See also Ruth v. Heiner, 20 Fed. (2d) 208.

In the instant preceeding we must affirm the holding of the respondent.

(4) The evidence discloses that in 1920 and 1921 Hewett owned 76.6 per cent of stock of the Escanaba Company and that his wife owned 23.2 per cent in 1920 and 1921.

In 1920 and 1921 Hewett owned 56½ per cent of stock of the Manistique corporation and his wife owned 33½ per cent.

In 1920 and 1921, Hewett owned 56½ per cent of stock in the corporation at Sanlt Ste. Marie, and his wife owned 33½ per cent.

In 1920 and 1921, Hewett owned 61½ per cent of the stock of the Iron River corporation and his wife owned 33½ per cent.

In 1920 and 1921, Hewett owned 54¾ per cent of the stock in the Ishpeming Company and his wife owned 25 per cent.

Section 240 (b) of the Revenue Act of 1918 and section 240 (c) of the Revenue Act of 1921 provide:

For the purpose of this section two or more domestic corporations shall be deemed to be affiliated (1) if one corporation owns directly or controls through closely affiliated interests or by a nominee or nominees substantially all the stock of the other or others, or (2) if substantially all the stock of two or more corporations is owned or controlled by the same interests.

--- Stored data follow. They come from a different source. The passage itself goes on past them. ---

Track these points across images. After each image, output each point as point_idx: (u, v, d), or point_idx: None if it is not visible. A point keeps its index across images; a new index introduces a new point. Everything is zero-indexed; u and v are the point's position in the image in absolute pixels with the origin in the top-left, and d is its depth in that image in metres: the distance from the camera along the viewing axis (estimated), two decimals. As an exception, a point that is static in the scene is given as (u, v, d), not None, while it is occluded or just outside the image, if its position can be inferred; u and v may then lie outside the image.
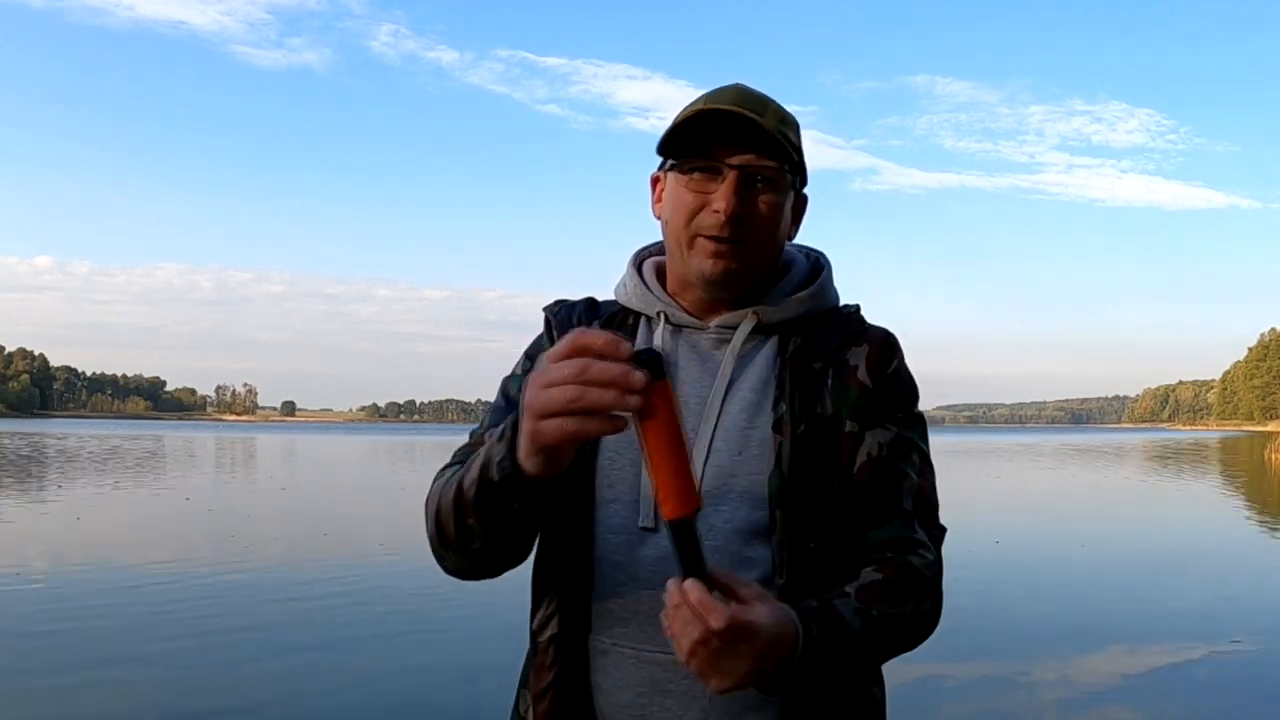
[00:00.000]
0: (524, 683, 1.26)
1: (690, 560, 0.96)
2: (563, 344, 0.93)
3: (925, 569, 1.17)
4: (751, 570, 1.15)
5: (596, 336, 0.92)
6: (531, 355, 1.32)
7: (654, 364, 0.91)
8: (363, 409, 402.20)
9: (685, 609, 0.95)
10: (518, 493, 1.03)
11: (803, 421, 1.18)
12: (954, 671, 6.21)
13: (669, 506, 0.93)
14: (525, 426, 0.97)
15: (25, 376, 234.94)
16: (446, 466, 1.24)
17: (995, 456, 43.68)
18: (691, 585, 0.95)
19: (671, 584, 0.97)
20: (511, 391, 1.29)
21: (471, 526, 1.10)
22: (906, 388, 1.26)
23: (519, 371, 1.32)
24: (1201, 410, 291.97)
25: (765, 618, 0.99)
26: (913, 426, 1.25)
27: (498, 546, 1.12)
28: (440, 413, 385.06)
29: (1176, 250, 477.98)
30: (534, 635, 1.25)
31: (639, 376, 0.90)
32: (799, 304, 1.27)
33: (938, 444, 1.42)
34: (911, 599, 1.14)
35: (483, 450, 1.08)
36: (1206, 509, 19.84)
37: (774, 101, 1.23)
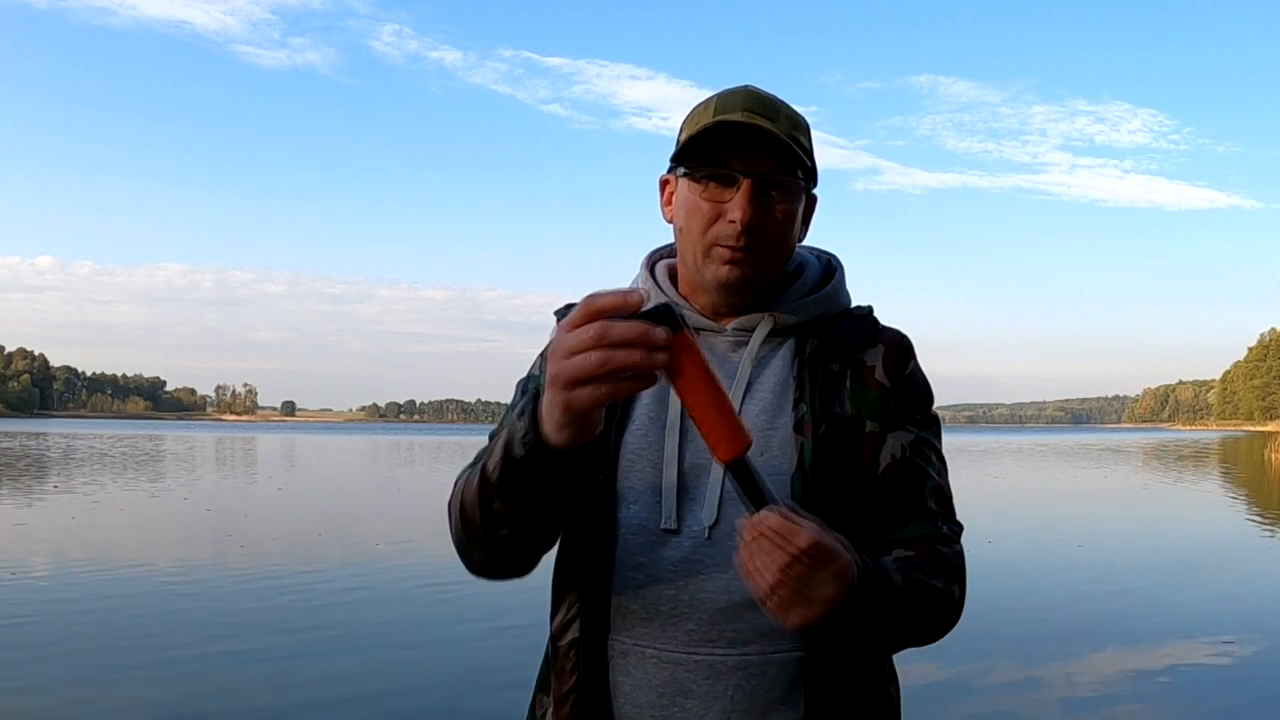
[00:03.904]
0: (542, 687, 1.26)
1: (756, 496, 0.95)
2: (576, 311, 0.93)
3: (953, 557, 1.19)
4: None
5: (606, 296, 0.93)
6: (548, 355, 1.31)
7: (669, 318, 0.91)
8: (363, 409, 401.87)
9: (764, 539, 0.94)
10: (544, 466, 1.02)
11: (824, 422, 1.19)
12: (951, 671, 6.20)
13: (721, 450, 0.94)
14: (555, 398, 0.96)
15: (25, 376, 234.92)
16: (468, 467, 1.24)
17: (993, 456, 43.70)
18: (768, 513, 0.94)
19: (742, 521, 0.97)
20: (531, 390, 1.28)
21: (498, 510, 1.08)
22: (923, 389, 1.28)
23: (536, 372, 1.31)
24: (1201, 410, 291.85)
25: (836, 541, 0.99)
26: (929, 427, 1.27)
27: (525, 531, 1.10)
28: (440, 413, 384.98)
29: (1178, 250, 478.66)
30: (554, 638, 1.24)
31: (660, 332, 0.90)
32: (814, 306, 1.28)
33: (937, 444, 1.42)
34: (943, 577, 1.16)
35: (504, 433, 1.07)
36: (1206, 509, 19.82)
37: (785, 104, 1.22)
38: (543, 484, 1.03)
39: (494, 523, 1.10)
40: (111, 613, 8.10)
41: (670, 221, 1.29)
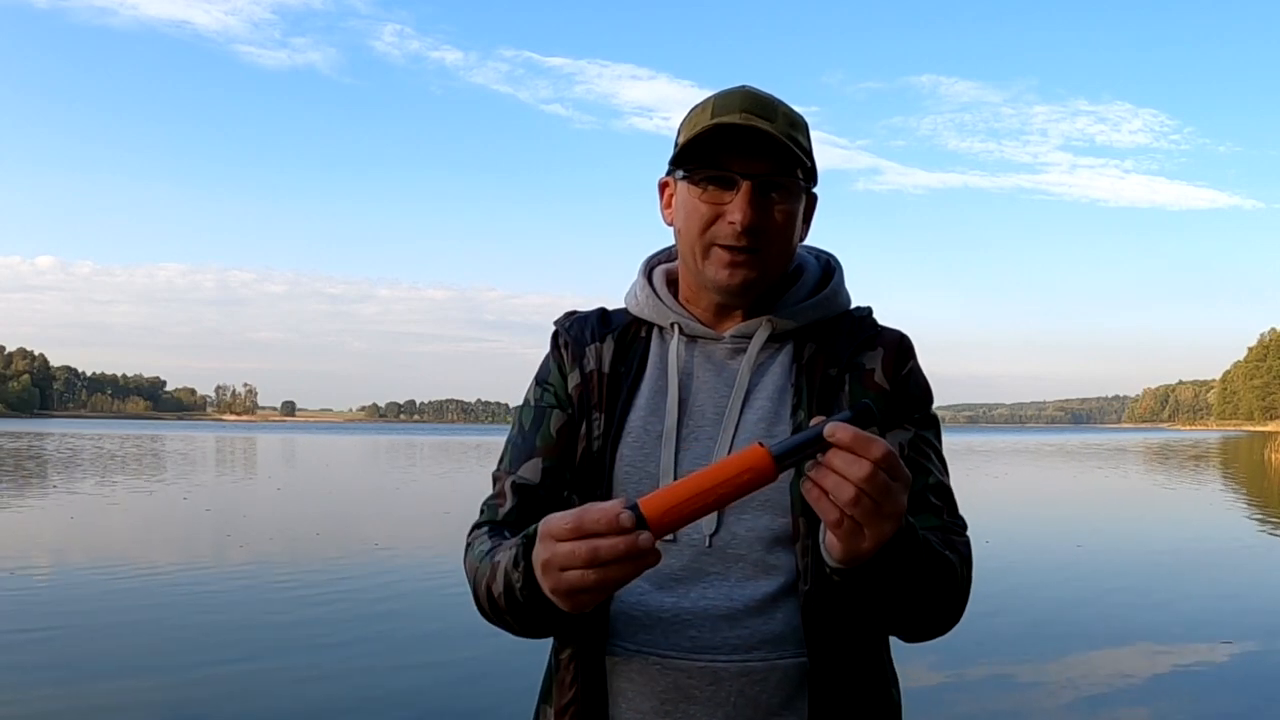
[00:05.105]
0: (544, 697, 1.27)
1: (812, 448, 0.93)
2: (567, 524, 0.95)
3: (961, 545, 1.19)
4: (776, 576, 1.16)
5: (599, 521, 0.93)
6: (541, 381, 1.32)
7: (641, 517, 0.93)
8: (363, 409, 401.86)
9: (840, 453, 0.91)
10: (545, 611, 1.06)
11: None
12: (952, 671, 6.20)
13: (764, 479, 0.93)
14: (559, 601, 1.00)
15: (25, 376, 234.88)
16: (476, 525, 1.27)
17: (994, 456, 43.69)
18: (837, 425, 0.92)
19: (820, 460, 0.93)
20: (525, 423, 1.30)
21: (511, 623, 1.16)
22: (922, 389, 1.27)
23: (531, 400, 1.31)
24: (1201, 410, 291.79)
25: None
26: (929, 427, 1.26)
27: (543, 632, 1.17)
28: (440, 413, 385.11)
29: (1178, 250, 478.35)
30: (554, 650, 1.25)
31: (646, 538, 0.92)
32: (812, 310, 1.27)
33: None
34: (955, 554, 1.14)
35: (501, 568, 1.11)
36: (1206, 509, 19.80)
37: (782, 103, 1.22)
38: (555, 612, 1.07)
39: (510, 628, 1.18)
40: (110, 612, 8.09)
41: (670, 224, 1.29)
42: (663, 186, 1.30)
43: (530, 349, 1.36)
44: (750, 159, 1.18)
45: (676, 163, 1.23)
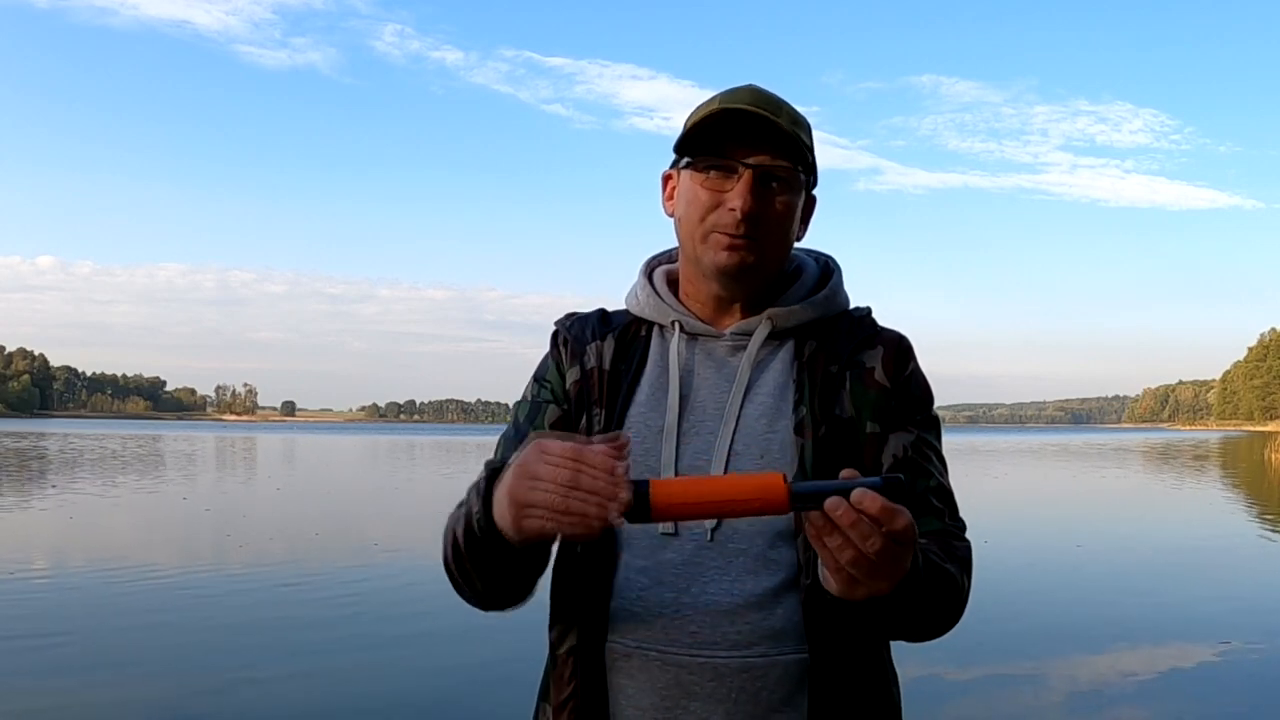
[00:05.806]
0: (544, 695, 1.27)
1: (825, 496, 0.93)
2: (562, 449, 0.96)
3: (961, 550, 1.20)
4: (777, 571, 1.17)
5: (596, 455, 0.95)
6: (539, 378, 1.33)
7: (641, 497, 0.94)
8: (363, 409, 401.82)
9: (863, 521, 0.92)
10: (502, 546, 1.06)
11: (823, 424, 1.20)
12: (952, 671, 6.20)
13: (774, 508, 0.93)
14: (509, 513, 1.01)
15: (25, 376, 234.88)
16: (457, 507, 1.27)
17: (994, 456, 43.69)
18: (863, 494, 0.92)
19: (835, 506, 0.92)
20: (520, 417, 1.30)
21: (470, 570, 1.15)
22: (923, 390, 1.28)
23: (529, 396, 1.32)
24: (1201, 410, 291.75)
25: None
26: (930, 428, 1.27)
27: (499, 588, 1.16)
28: (440, 413, 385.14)
29: (1178, 250, 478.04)
30: (553, 647, 1.25)
31: (626, 494, 0.93)
32: (812, 308, 1.28)
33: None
34: (955, 564, 1.16)
35: (466, 507, 1.12)
36: (1206, 509, 19.81)
37: (787, 103, 1.24)
38: (505, 556, 1.08)
39: (469, 577, 1.16)
40: (109, 613, 8.09)
41: (671, 215, 1.30)
42: (666, 180, 1.31)
43: (530, 349, 1.37)
44: (753, 149, 1.20)
45: (681, 149, 1.24)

All of the stock was issued to Hewett at the organization of the corporations and he caused some of the stock to be transferred to others. Hewett sold stock to the managers and assistant managers of the various corporations. Four of them paid for this stock in full and two purchased under a working arrangement and gave Hewett notes. Under this arrangement Hewett had the right to have the stock returned to him whenever the purchaser severed his connections with the corporations, or whenever Hewitt desired, upon his returning the amounts paid by the purchaser. The stock was left with Hewett as security for payment of the notes. Three of those who paid in full for their stock, left the corporation and returned the stock to Hewett in accordance with a previous agreement. No evidence was introduced as to the other person who paid *290in full, but we assume that he purchased under some similar agreement with Hewett.

We conclude that Hewett and his wife constituted the same interest that controlled substantially all the stock of the various corporations here involved. We hold that the corporations were affiliated during the years 1920 and 1921.

Reviewed by the Board.

Judgment will be entered under Rule 50.